EXERCISE PROMPT:
Find how many lines below hold "Isaque", then state that number by itself.
─── DATASET ENTRIES ───
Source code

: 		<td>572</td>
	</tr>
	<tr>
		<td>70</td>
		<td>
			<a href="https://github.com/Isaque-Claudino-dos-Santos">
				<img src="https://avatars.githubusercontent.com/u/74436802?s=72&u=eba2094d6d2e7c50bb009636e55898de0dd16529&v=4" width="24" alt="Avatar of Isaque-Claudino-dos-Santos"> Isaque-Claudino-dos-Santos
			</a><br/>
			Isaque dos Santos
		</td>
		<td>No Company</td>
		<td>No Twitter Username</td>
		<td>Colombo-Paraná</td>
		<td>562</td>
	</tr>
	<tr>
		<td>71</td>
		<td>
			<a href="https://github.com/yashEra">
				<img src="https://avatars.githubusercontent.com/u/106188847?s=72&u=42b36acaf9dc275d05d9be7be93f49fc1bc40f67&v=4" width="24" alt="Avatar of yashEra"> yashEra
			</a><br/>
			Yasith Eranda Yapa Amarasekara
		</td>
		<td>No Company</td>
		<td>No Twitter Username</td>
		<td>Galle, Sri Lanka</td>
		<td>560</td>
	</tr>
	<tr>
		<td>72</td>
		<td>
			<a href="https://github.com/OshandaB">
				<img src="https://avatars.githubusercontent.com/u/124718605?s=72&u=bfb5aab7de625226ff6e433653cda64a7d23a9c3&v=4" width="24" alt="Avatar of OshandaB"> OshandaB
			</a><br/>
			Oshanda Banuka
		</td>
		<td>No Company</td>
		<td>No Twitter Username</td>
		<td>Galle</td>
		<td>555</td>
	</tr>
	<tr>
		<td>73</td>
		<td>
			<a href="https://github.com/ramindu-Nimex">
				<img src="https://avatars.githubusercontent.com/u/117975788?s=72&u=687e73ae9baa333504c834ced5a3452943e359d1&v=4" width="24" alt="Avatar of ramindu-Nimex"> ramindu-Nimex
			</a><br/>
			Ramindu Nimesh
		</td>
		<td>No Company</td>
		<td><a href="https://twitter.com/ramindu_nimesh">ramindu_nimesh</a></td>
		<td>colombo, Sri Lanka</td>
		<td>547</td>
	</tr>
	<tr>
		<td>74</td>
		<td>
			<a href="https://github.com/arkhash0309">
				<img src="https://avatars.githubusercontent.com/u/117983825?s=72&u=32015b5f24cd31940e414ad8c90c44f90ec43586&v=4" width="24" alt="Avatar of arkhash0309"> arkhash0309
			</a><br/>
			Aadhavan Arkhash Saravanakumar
───
PROBLEM SOLUTION:
3